A log management platform is just another use case. Here it is illustrated. You typically have archiving capabilities.

image

Note that implementing a log management platform on top of open source technologies pose serious difficulties. First you need to assemble many components (elastic, kafka etc ..). Second you must have log parsers, preferably ready-to-use, or at least have a development kit to design your own. Last you need to have (many) additional configurations and services: long term archiving, log collection at th edge, site to site log transfer etc..

The punch provides all that. If you have access to the internal thales gitlab inner source area, checkout our parser space.

For you to quickly grasp the way this is achieved here is a log punchline example that leverages the standard punch log parsers.

version: "7.0"
name: sourcefire-parser
runtime: punch
settings:
  resources:
  - punch-parser:org.thales.punch:punch-core-parsers:1.0.0
dag:
- type: syslog_input
  settings:
    listen:
      proto: tcp
      host: 0.0.0.0
      port: 9902
  publish:
  - stream: logs
    fields:
    - log
- type: punchlet_node
  settings:
    punchlet:
    - common/syslog_header_parser.punch
    - sourcefire/parser.punch
  subscribe:
  - component: syslog_input
    stream: logs
  publish:
  - stream: logs
    fields:
    - log
- type: elasticsearch_output
  settings:
    per_stream_settings:
    - stream: logs
      index:
        type: daily
        prefix: mytenant-events-
      document_json_field: log
  subscribe:
  - component: punchlet_node
    stream: logs

Tip

Note here the import of a punch parser package punch-parser:org.thales.punch:punch-core-parsers:1.0.0. You can provide your own of course. That package provides number of parsing functions (i.e. punchlets). Here for example common/syslog_header_parser.punch. You can chain these in many ways.

Developing on the Punch

One of the key characteristics of the punch is to require little coding. Equipped with a few punchlets (snippets of code written using the punch language), SQL statements, punch users can design impressive and complete applications in matter of hours. These applicationss are, in turn, easy to maintain and operate.

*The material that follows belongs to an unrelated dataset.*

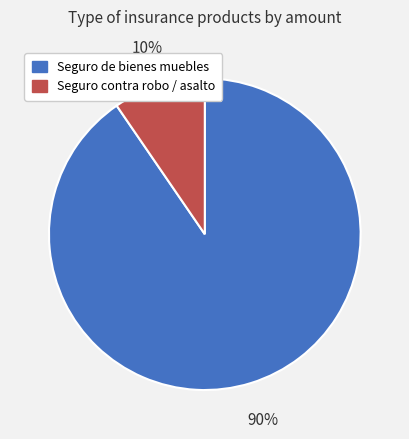

To the nearest percent, what percentage of the pie is Seguro de bienes muebles?

90%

The punch also let you implement your own functions. Using a function-as-a-service approach you can provide your own business modules and make them part of punchlines by combining yours with the many provided by the punch.

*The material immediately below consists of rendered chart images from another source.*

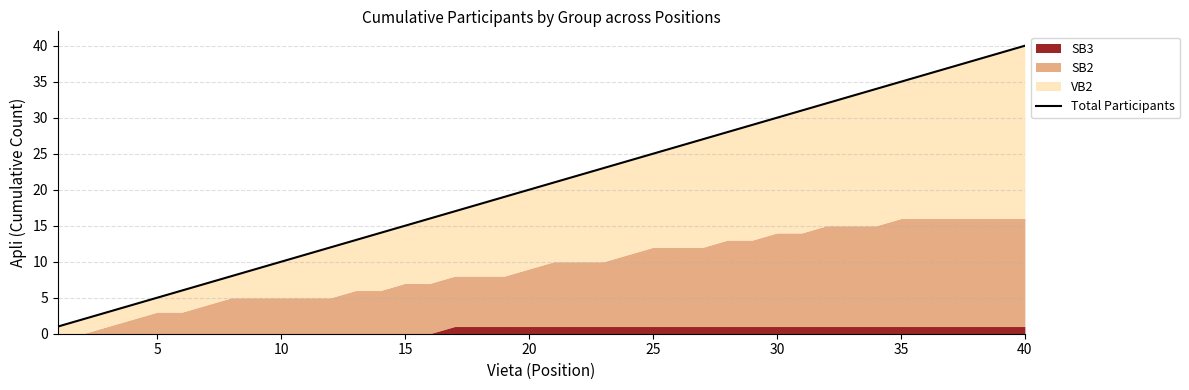

How many values are below 21?

20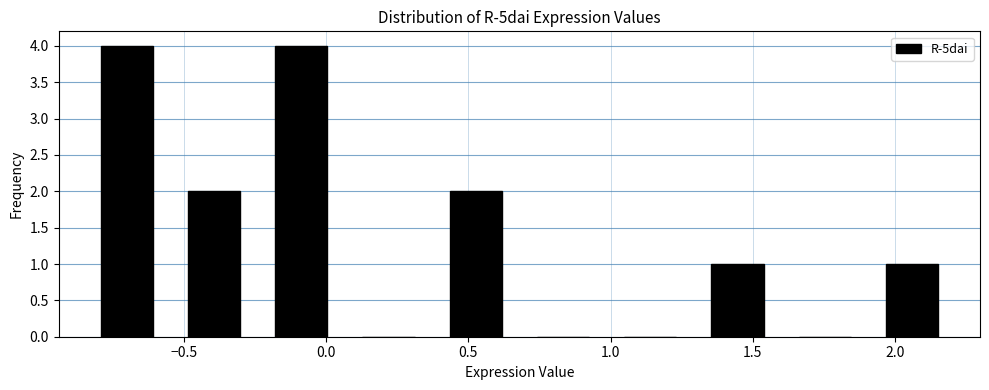

Reading left to right, transcribe this chart: for each bar, give the range it covers on the x-axis and its height. Neither the bar edges nor the heights are printed on the chart, so give them approximately, as read against the axes.

-0.85 to -0.55: 4
-0.55 to -0.25: 2
-0.25 to 0.05: 4
0.05 to 0.35: 0
0.35 to 0.70: 2
0.70 to 1.00: 0
1.00 to 1.30: 0
1.30 to 1.60: 1
1.60 to 1.90: 0
1.90 to 2.20: 1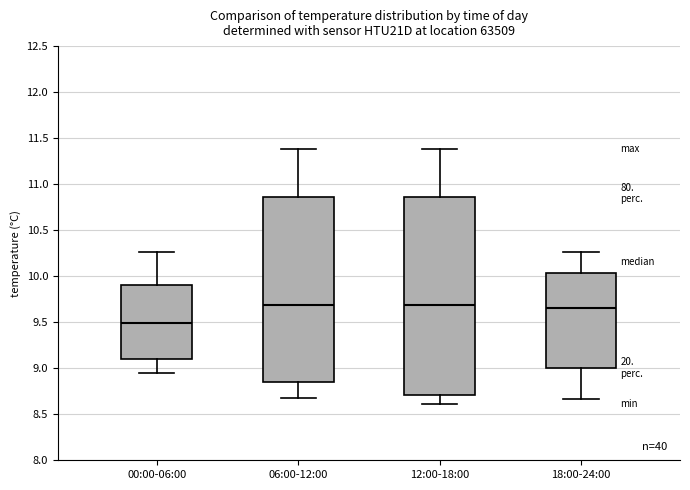

Reading left to right, transcribe this box plot: for each box, give where its median line is, the range the box spans, and where its two whiskers end, as read against the y-axis. The values are not printed on the chart, so give them approximately, as read against the axis.

00:00-06:00: median 9.50, box 9.10 to 9.90, whiskers 8.95 to 10.25
06:00-12:00: median 9.70, box 8.85 to 10.85, whiskers 8.70 to 11.40
12:00-18:00: median 9.70, box 8.70 to 10.85, whiskers 8.60 to 11.40
18:00-24:00: median 9.65, box 9.00 to 10.05, whiskers 8.65 to 10.25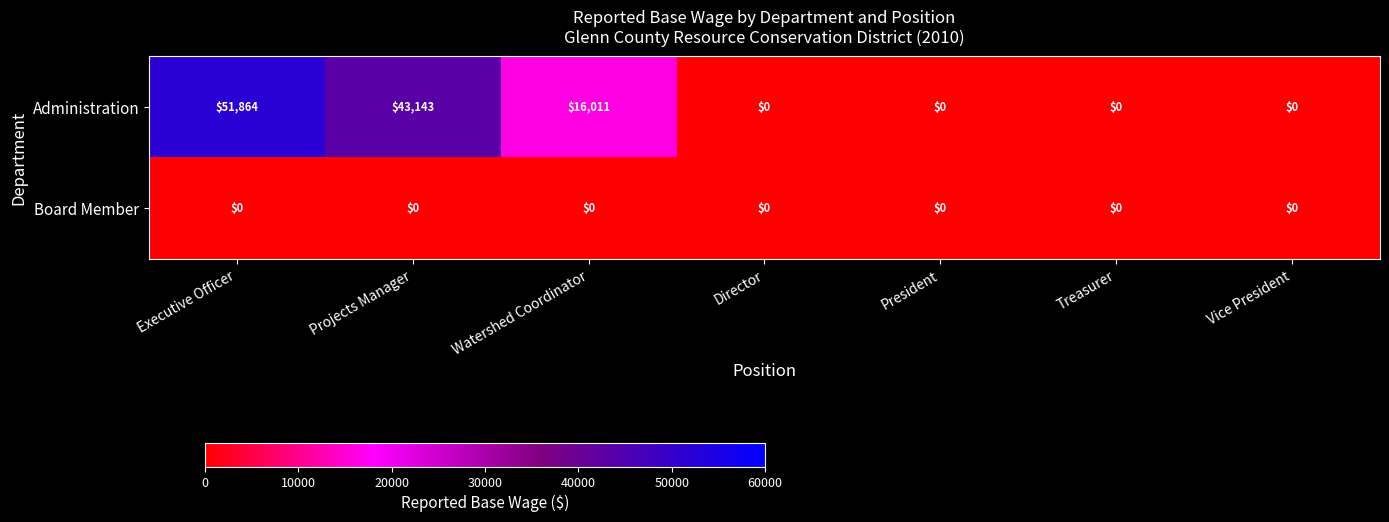

Which series has the widest spread of values?

Administration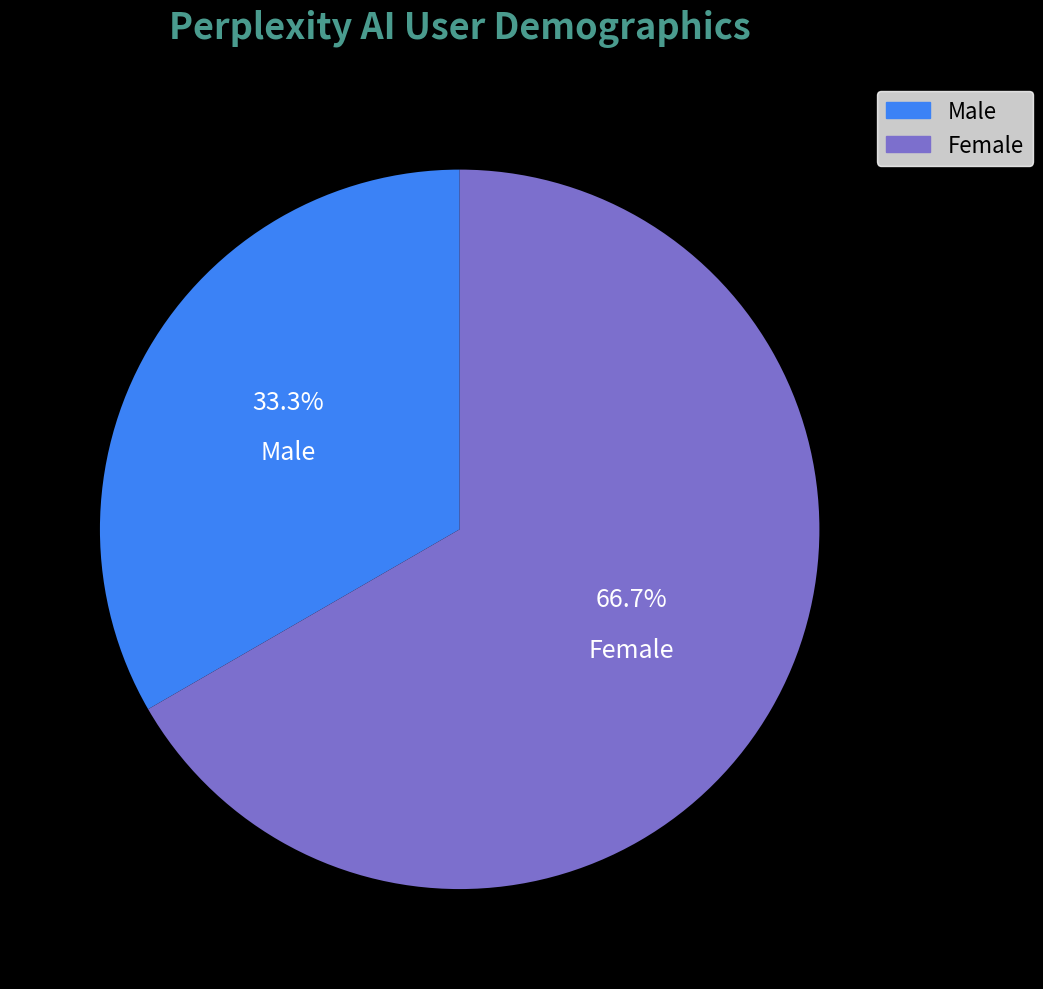

Rank the categories by value from highest to lowest.

Female, Male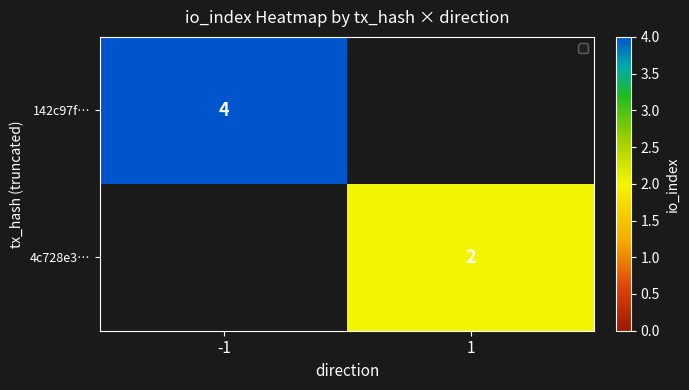

The value of 142c97f… at -1 is 4. True or false?

True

The punch also lets you implement your own functions. Using a function-as-a-service approach you can provide your own business modules and make them part of punchlines.

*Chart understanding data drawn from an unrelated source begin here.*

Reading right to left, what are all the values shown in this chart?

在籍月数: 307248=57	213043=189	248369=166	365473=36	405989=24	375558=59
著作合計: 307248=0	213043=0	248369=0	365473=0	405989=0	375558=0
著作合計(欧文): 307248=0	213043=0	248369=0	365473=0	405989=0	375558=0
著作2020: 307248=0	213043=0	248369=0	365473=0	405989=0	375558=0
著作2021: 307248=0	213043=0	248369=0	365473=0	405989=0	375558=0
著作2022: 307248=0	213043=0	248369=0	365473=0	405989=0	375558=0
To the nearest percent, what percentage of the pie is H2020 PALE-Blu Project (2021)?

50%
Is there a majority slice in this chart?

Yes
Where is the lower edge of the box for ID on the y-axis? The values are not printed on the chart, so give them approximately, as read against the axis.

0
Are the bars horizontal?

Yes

Here is the punch design illustrated:

image

Summary

It takes something like an hour to understand the few punch concepts: tenants, channels, punchlines, plans, books, punchlets and parsers. We tried our best not to invent unecessary concepts, there are already too many: pods, workflows, jobs, applications, schedulers, pipelines, containers, images, ci/cd, .. and too many technologies: kubernetes, argo, kafka, clickhouse, elastic, S3, mlflow, kubeflow, airflow, jupyterhub, dockerhub, helm registries, .. .

Punch concepts come from a simple motivation : ensure we can efficiently help our customers. When the punch forward-engineer rescues a customer on its platform, dealing only with channels and punchlines make it a lot easier to help. These are robust and bug free. If something is not working well it will not take long to identify the issue, most often an infrastructure or misconfiguration issue.

At the end, the concept that are useful for providing support are useful for users and customers. Who wants to configure yam files, struggle with CI/CD, define templates ? To our view, all that is hell. Hence the punch.